- Opening Delimiter -
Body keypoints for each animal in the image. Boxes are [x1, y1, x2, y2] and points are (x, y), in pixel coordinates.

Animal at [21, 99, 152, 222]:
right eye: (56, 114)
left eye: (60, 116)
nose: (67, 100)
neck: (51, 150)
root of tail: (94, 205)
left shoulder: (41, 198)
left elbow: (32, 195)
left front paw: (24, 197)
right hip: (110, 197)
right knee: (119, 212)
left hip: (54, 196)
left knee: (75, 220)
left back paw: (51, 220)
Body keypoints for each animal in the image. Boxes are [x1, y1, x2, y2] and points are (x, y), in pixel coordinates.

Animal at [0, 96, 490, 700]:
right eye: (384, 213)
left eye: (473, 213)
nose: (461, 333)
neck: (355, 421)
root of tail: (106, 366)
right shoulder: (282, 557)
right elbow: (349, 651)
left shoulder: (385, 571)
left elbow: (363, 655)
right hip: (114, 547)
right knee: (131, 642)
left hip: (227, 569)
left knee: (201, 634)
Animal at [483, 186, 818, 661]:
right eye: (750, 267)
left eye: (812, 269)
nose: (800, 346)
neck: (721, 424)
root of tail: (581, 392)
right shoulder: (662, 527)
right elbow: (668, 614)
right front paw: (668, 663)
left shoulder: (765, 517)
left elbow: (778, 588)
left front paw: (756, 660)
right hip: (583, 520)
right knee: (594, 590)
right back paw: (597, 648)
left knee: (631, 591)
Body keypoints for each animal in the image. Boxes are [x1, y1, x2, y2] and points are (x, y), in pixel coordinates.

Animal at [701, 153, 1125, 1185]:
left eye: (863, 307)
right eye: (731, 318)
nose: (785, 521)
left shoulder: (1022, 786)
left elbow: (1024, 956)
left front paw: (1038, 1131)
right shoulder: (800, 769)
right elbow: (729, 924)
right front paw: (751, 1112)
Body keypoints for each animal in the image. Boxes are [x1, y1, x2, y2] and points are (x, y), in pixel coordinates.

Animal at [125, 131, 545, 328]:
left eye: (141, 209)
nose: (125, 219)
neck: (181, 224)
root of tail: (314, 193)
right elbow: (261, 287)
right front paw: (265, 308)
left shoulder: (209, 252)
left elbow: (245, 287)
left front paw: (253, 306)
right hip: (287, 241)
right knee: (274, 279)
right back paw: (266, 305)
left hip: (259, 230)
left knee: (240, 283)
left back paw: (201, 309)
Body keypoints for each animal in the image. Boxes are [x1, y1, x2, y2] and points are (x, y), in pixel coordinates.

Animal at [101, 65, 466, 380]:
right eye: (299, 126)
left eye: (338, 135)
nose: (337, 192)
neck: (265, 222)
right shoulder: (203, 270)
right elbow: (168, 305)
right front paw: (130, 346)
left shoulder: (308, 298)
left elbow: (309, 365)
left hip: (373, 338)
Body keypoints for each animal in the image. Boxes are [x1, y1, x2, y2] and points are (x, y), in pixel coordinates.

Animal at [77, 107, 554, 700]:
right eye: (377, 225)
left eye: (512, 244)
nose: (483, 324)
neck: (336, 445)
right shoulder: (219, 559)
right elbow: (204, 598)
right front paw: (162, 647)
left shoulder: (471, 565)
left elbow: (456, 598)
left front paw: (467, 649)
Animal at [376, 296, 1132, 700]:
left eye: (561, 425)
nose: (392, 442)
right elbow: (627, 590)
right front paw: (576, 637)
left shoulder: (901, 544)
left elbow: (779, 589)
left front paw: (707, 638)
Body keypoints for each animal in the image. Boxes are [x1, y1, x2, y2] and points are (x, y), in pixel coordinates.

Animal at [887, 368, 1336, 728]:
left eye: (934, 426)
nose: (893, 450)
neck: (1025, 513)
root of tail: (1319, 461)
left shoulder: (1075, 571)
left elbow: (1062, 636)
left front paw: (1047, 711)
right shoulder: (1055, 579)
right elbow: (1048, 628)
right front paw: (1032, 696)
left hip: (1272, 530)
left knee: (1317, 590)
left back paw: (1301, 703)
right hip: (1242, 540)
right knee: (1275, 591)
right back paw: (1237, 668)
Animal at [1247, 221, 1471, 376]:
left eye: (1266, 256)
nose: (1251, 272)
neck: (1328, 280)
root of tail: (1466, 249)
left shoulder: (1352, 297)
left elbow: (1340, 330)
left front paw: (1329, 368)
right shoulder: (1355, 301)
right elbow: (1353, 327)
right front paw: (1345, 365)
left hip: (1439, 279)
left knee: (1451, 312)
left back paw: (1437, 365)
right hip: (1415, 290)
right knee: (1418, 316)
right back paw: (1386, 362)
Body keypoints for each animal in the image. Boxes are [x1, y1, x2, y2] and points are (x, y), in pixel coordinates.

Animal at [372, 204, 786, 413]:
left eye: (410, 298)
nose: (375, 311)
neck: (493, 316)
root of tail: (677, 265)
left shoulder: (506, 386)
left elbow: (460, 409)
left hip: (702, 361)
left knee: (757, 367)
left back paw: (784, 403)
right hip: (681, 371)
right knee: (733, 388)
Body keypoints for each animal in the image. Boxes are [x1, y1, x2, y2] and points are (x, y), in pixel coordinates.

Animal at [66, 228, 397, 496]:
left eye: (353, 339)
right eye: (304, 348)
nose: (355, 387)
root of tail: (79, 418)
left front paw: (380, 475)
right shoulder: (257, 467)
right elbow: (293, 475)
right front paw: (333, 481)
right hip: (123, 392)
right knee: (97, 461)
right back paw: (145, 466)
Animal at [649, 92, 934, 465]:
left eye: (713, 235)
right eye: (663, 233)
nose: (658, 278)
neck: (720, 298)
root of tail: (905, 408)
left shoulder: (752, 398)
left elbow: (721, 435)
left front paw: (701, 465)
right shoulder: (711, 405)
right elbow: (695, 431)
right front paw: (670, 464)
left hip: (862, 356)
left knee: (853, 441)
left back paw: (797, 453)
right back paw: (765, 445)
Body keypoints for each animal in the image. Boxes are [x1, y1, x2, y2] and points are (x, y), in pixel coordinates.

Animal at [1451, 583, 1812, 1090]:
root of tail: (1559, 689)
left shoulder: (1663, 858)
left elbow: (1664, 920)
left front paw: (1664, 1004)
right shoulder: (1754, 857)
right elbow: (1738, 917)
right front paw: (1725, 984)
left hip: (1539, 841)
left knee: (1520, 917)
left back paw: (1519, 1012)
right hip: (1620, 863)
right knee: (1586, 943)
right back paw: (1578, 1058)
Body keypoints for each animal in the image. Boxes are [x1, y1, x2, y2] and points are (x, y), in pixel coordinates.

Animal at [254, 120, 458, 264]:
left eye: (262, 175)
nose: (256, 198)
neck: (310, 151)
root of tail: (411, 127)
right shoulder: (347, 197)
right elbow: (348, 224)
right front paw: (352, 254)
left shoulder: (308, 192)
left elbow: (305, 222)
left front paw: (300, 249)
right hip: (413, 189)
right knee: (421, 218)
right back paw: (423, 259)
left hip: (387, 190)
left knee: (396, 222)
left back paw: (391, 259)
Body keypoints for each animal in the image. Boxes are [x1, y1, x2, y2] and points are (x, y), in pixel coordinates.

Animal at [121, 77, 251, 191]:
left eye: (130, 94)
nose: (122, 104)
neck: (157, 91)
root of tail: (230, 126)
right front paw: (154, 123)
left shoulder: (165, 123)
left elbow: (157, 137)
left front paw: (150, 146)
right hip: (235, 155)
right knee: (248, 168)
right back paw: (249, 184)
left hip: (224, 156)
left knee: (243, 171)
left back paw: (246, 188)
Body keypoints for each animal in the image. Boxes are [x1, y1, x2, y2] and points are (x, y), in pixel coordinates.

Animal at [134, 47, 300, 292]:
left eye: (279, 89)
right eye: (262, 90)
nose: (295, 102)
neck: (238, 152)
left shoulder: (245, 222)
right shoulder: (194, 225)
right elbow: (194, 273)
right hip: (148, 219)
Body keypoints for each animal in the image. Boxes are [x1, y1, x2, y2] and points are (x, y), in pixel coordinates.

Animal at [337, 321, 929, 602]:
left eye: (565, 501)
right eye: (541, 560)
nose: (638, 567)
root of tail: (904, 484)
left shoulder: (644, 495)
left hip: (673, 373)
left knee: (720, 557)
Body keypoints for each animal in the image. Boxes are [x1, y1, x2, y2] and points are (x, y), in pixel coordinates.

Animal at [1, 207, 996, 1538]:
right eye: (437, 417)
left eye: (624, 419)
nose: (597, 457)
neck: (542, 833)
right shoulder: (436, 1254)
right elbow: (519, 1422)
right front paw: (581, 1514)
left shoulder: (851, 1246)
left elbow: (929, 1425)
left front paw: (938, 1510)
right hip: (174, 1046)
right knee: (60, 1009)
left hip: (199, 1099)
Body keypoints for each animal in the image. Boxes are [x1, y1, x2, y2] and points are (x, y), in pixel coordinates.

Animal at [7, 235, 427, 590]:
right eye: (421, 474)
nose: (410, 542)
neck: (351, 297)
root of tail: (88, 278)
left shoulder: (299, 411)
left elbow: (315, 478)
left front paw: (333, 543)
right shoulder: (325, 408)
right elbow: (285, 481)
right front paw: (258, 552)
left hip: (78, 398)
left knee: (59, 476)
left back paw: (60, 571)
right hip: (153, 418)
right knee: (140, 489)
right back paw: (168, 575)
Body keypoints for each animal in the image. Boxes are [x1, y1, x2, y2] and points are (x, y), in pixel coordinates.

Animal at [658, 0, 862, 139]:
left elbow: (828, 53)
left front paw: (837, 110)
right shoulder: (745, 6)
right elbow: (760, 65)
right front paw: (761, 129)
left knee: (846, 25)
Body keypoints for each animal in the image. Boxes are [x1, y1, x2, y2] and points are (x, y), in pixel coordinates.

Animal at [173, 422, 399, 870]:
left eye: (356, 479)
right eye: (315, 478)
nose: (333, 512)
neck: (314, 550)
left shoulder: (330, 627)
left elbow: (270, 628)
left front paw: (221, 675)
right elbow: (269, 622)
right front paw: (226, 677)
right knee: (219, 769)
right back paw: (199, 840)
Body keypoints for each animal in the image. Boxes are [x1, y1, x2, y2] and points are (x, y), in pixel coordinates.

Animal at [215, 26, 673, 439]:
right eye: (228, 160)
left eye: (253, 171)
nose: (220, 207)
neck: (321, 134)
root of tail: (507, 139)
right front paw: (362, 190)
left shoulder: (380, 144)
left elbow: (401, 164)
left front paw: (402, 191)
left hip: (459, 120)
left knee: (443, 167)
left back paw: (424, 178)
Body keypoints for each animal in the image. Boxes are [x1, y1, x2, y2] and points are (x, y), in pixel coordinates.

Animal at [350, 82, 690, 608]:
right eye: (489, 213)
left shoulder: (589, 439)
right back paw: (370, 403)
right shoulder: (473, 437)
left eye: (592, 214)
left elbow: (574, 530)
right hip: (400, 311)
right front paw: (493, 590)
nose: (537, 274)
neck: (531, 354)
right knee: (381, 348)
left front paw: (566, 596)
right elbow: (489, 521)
- Closing Delimiter -
Work required: In the listing above, reproduce the first line and each one after it through the line that contains "root of tail: (94, 205)".

Solution to this problem:
Body keypoints for each animal in the image. Boxes are [x1, y1, x2, y2] and points are (x, y), in pixel coordinates.

Animal at [21, 99, 152, 222]:
right eye: (56, 114)
left eye: (60, 116)
nose: (67, 100)
neck: (51, 150)
root of tail: (94, 205)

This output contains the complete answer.